2) our very own Minox has agreed to attempt to repair an iGesture. i sent it to him via fedex yesterday. let's all burn some joss sticks to wish him good luck. i'll keep the forum up to date with progress reports.
3) i've been hearing from a lot of fingerfans. there is a recurring theme that the touchiest part of the repairs is to separate the sandwiched PC boards (if it turns out that they need to be separated). so... minox: if you think you need to separate the boards, unless you feel very very good about your soldering/desoldering skills..... there is a lower risk way to handle the separation. a friend of mine in silicon valley owns a short-run PCB house, and she said that one of her crew can do the separation for us. so, if the iGesture boards need separation, i'd be more than happy to pay the Fedex to ship it to her, have her separate the boards, and Fedex them back to you to continue the repairs. [you'd still get the same $200 for successful repair -- i'd cover the incremental cost for the separation]
4) and one other recurring theme (which is echoed on this form) is that the "dreaded static discharge zap" is reasonable fatal to the xilinx weak link, and that it is especially prevalent in dry, cold climates. minox, my darling, since you are in new york ---- please carefully ground yourself so your electric personality doesn't zap the igesture while you're repairing it.
i am feeling very optomistic that minox's adventures with this igesture pad are the first step on minox's future with a long and sucessful moonlighting as a Fingerfanciful repair depot.
i hope everyone has a great president's day weekend!
Posted: 17 Feb 2007, 03:25
I have a workbench with a grounded table top covered with a grounded mat on it attached to a anti-static wrist strap for me to wear while working on these units. Additionally, I have received a XILINX programmer and should be able to reprogram and replace the XILINX chips should they be bad. I have sourced the chips at $2.50 each should we need to get some.
As stated by pythagoras, "FWSEN16A chips rarely fail in the field [...] if the community can round up a completely dead iGesture pad to sacrifice, [...] could harvest the 40 chips off the dead pad to supply all the spares the community would ever need."
I wish to make you all proud and, once more, feel secure in your Fingerworks Multi-Touch usage.
Posted: 17 Feb 2007, 18:19
you've already got my vote of confidence! i sent you one of my precious (although dead) babies.
we're all 1000% in support of you, minox!
Re: Repairing iGesture pads
Posted: 01 May 2011, 07:14
I work in an observatory in the Atacama Desert, at high altitude.
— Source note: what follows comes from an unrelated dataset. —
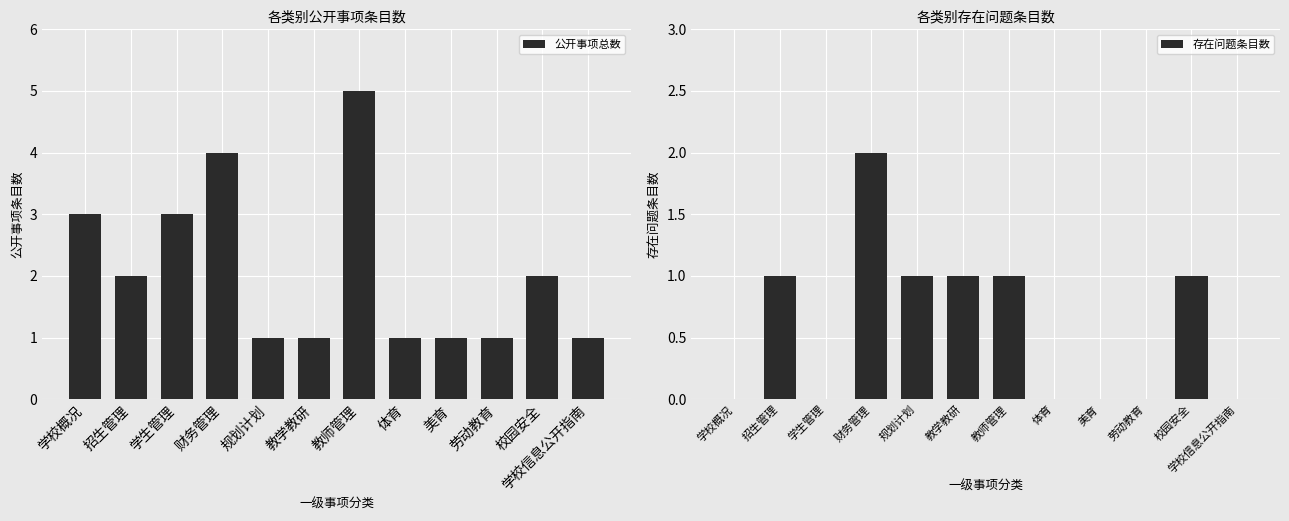

Where does the 存在问题条目数 series first go above 1?

财务管理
Very dry and cold indeed, and everytime I came here my keyboard went crazy.
Thanks to the forum I found out the cause of the death of my second keyboard, and why this one I still have used to go crazy for weeks everytime I came here (even after going back to the green valleys of Santiago de Chile).
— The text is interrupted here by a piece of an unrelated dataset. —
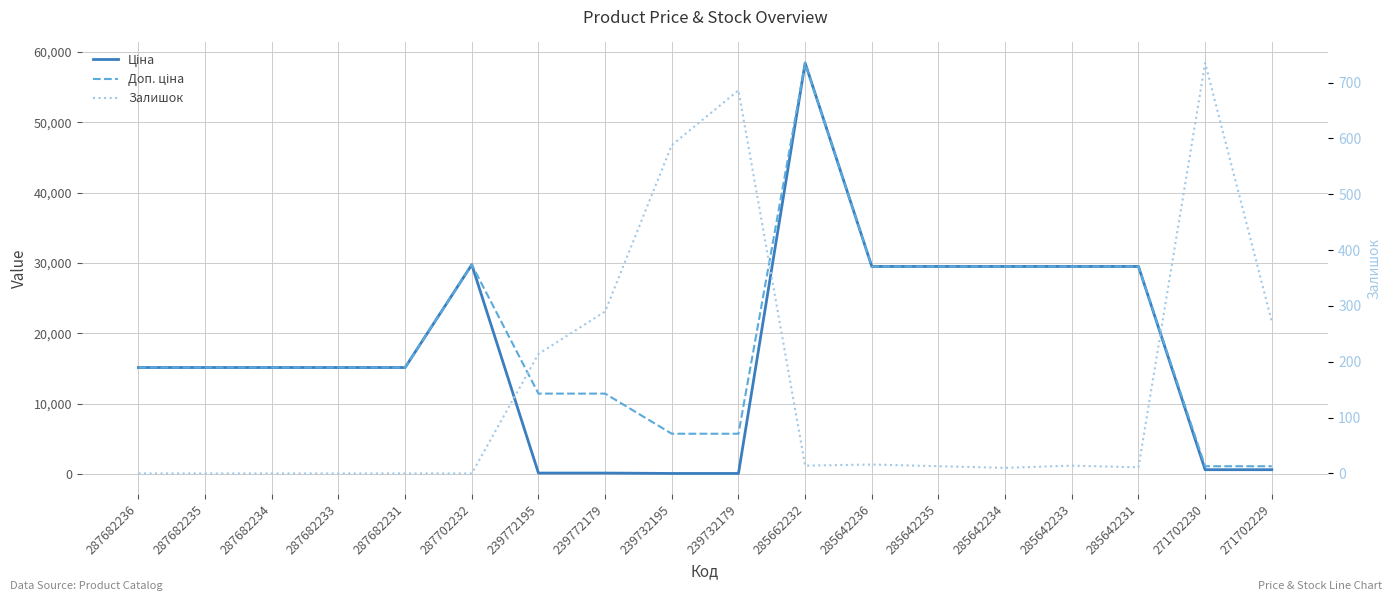

What is the spread (max minus min) of values at 287682236?

15120.0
I started using a grounded table top, and carefully touching it to discharge before touching the keyboard and it is improved things by a lot !
Some really skilled engineer colleagues here, that take care of biggest, special purporse super-computers ever made (the ALMA Correlator) have agreed upon taking the task of attempting to fix my second, dead unit.
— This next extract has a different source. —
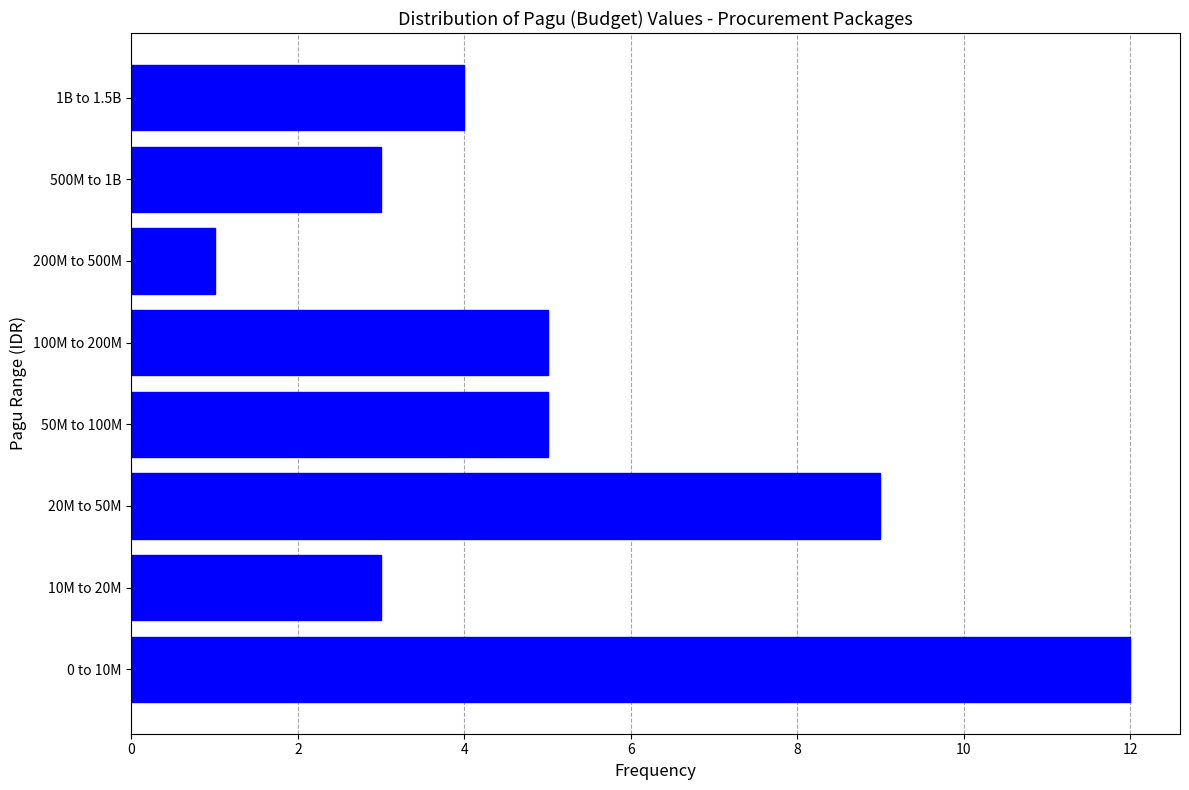

Reading bottom to top, extract all data points from this chart.

0 to 10M=12	10M to 20M=3	20M to 50M=9	50M to 100M=5	100M to 200M=5	200M to 500M=1	500M to 1B=3	1B to 1.5B=4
The left side is completely dead. Surfing the forum indicates that it is most likely the Xilinx FPGA. A Programmer is underway to test if this is really the case. If true, one of them is crafty enough to be able to desolder the chip and out a new one, while the other should be able to program it.
Thanks to all your long efforts to maintain this forum, I am cautious, but optimistic.
Re: Repairing iGesture pads
Posted: 01 May 2011, 16:04
hi, ahales. welcome to the forum. good luck.... i hope that your engineers can make the fix (agreed that the FPGAs are the likely cause). if so, then perhaps they would be interested in repairing the units for other folks? i have a stack and other members probably do, too. If your folks can figure out which chips are good/bad, then they can cannibalize some of the dead units to spread their parts around to repair the dead chips on some of the other dead units.
if you need tips and help with the repairs, please suggest that your engineers post their questions here. perhaps some of the other members of the forum (who are more technical than me) can help.